Zero Waste Scotland
- Who: Zero Waste Scotland, a campaign organisation looking to boost sustainable living across Scotland
- What: Development of personas to help guide content creation for a new consumer facing channel
- How: Interviews with customer facing staff, copious amounts of desk research and discussions with key members of the ZWS organisation
- Result: 3 primary personas and 2 secondary personas focusing the efforts of the content team
Background
Zero Waste Scotland (ZWS) is a government funded organisation working towards a great cause: to reduce Scotland’s waste and increase sustainability across the country.
The team were looking to create personas for new consumer facing digital channels. The channels are to be lifestyle focused, encouraging people to refuse, reduce, re-use and recycle.
The personas are key to helping the team develop an effective content strategy and produce content that meets the needs of target users.

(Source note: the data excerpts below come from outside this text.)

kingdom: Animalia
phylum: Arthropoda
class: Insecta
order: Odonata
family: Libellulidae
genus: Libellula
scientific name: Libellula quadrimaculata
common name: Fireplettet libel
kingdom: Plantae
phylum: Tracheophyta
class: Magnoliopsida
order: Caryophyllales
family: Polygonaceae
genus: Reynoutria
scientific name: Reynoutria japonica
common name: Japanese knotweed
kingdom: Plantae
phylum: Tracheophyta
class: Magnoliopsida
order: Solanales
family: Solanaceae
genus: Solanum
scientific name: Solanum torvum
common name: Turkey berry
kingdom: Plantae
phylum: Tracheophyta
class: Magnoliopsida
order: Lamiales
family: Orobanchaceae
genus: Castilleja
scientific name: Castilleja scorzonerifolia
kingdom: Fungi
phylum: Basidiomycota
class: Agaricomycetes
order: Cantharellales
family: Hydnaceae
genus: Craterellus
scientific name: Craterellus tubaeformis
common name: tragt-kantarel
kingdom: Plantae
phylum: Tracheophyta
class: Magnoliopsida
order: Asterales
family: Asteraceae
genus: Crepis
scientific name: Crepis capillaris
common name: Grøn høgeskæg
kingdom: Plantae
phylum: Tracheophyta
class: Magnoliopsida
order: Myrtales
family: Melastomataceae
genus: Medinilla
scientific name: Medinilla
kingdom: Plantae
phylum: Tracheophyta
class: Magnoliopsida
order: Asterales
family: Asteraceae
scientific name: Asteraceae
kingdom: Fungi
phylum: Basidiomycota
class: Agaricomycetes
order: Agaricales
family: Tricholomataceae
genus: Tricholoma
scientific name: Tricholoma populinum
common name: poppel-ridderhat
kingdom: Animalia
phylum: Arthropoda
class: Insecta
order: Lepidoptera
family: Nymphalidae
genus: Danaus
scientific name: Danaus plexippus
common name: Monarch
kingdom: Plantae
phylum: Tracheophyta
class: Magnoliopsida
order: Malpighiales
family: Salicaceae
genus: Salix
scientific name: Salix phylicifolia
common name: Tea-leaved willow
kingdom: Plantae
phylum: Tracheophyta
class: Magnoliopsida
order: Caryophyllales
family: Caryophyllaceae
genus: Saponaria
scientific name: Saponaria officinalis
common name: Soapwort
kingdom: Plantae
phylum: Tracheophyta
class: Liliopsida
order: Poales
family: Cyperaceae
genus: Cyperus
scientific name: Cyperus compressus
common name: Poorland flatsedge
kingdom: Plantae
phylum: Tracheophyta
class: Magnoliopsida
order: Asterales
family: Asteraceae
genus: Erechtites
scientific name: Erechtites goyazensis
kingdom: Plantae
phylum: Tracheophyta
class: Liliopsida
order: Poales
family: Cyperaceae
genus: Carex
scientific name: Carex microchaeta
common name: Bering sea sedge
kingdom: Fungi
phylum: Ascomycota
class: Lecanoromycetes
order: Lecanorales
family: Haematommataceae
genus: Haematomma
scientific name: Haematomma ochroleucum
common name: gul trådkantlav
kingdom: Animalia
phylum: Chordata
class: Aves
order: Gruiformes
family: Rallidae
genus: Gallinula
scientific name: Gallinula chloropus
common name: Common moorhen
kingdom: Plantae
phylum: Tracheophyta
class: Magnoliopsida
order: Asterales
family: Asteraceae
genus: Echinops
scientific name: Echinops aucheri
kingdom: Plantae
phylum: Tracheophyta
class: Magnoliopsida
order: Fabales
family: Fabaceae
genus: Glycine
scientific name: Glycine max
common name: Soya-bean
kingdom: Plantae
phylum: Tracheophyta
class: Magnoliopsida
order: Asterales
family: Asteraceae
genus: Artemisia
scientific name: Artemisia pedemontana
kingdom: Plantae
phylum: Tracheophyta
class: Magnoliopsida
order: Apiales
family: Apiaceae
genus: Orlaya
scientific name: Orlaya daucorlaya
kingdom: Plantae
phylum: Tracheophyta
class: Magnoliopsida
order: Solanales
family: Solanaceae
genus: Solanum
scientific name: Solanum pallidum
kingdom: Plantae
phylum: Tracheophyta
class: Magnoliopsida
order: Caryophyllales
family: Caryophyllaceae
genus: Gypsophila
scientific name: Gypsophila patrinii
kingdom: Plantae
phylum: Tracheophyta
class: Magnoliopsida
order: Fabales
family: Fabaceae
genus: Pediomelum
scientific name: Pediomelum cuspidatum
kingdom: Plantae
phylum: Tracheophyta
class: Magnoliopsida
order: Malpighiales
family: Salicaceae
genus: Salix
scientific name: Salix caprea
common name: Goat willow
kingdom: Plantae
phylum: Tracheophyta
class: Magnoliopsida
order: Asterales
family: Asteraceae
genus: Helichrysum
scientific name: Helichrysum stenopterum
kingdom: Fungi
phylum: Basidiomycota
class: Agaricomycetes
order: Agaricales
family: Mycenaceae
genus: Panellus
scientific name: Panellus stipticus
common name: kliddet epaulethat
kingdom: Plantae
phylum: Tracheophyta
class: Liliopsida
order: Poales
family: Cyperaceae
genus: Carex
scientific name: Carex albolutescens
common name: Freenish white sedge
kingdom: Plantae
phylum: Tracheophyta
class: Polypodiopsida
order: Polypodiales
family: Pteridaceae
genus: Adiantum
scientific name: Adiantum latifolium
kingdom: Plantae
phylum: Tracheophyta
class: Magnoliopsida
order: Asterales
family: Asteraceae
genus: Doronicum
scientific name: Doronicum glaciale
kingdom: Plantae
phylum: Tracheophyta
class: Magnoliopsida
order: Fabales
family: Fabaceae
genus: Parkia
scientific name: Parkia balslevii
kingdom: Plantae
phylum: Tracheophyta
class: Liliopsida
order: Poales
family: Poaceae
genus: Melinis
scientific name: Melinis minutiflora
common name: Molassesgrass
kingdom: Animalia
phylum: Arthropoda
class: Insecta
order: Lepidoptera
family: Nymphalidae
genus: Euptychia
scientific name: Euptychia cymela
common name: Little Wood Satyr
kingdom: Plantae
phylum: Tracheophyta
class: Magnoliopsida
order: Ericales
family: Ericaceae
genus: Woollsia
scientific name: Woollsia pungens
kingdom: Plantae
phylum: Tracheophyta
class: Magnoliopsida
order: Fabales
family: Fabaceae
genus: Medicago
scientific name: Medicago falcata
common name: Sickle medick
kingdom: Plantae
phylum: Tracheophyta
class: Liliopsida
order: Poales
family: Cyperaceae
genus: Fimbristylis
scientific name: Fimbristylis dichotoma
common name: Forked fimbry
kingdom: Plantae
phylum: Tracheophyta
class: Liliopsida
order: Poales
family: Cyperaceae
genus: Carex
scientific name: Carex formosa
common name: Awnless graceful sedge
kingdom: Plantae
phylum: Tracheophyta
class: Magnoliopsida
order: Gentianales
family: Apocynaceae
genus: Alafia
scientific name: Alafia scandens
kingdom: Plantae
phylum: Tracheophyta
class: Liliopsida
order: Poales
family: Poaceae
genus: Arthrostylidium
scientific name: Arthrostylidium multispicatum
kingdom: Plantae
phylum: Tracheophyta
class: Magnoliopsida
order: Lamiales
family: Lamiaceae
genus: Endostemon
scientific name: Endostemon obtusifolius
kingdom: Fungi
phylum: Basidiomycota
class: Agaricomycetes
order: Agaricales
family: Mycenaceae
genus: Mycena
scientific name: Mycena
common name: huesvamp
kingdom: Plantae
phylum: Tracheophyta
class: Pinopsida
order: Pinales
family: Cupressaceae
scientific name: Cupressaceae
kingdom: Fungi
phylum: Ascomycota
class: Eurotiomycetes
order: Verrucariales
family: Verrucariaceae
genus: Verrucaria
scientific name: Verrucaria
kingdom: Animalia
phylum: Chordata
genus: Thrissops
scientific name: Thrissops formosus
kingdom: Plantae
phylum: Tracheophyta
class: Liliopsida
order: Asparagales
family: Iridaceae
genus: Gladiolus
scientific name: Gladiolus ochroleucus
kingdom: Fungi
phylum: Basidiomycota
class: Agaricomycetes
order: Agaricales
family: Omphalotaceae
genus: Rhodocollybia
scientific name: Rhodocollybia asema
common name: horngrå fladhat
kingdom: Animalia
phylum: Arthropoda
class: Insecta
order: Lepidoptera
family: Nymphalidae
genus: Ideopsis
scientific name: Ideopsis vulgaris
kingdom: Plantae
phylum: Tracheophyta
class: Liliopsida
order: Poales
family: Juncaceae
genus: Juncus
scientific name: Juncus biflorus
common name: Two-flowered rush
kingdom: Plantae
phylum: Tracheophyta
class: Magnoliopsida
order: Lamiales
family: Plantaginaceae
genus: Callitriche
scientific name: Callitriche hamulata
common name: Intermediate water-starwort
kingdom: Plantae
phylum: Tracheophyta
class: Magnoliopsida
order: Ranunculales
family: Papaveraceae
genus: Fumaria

Our objectives during this discovery research were to gain insight into:
- The needs and goals of existing users of the ZWS website and their top tasks
- Their motivations, contexts and frustrations
- The language they would use to talk about these issues
- How they want to access this type of information
Budget constraints meant we could not conduct these interviews with users so we spoke to the next best thing: customer-facing staff members.
What we did
The project began with a 2-day trip to bonny Scotland, to meet project lead, Amy Weir, and conduct 9 interviews with customer facing staff members.
Our job was to extract as much information as possible from the staff about their users: what sort of people are they, what information do they need, what barriers do they face, what stops them getting involved in sustainable behaviours and so on.
On our return to Web Usability HQ we got down to some serious desk research, reviewing social media and website analytics from existing ZWS sites to identify popular content.
We also took an academic approach to these personas and disappeared down a Google Scholar wormhole of behavioural theory. In particular we spent time looking into the theory of behaviour change and what motivates certain sustainability behaviour (recommended reading for everyone!).
With the interview outcomes and desk research in hand, we began by creating a list of user types and matching them to user goals, surfaced during the discovery phase. When mapped together, this demonstrated that the majority of users had similar digital goals and splitting our personas this way provided little useful distinction.
What did divide our different user types were their motivations. This became the foundation for the personas.
Before finalising the personas, we nipped back to Scotland to present our findings to Amy and the team. This was a chance to align ZWS’s strategic priorities with the personas to ensure they are as effective as possible.
Outcome
The finalised personas were refined to 3 primaries and 2 secondaries. Following discussion with ZWS stakeholders it became clear that motivating behavioural change in the primary personas would have the biggest impact towards their mission of living in a zero waste economy. The secondary personas are there to act as a reminder of the other user types ZWS content may reach as they are an important group for advocating change in less-engaged people.
The personas are now being used by the content team as they work towards the launch of their consumer facing channels.
“Working with the team at Web Usability was great and really helped focus our attention on our users goals & what we’re trying to achieve with this project. I can’t wait to start using the personas when creating our new content.”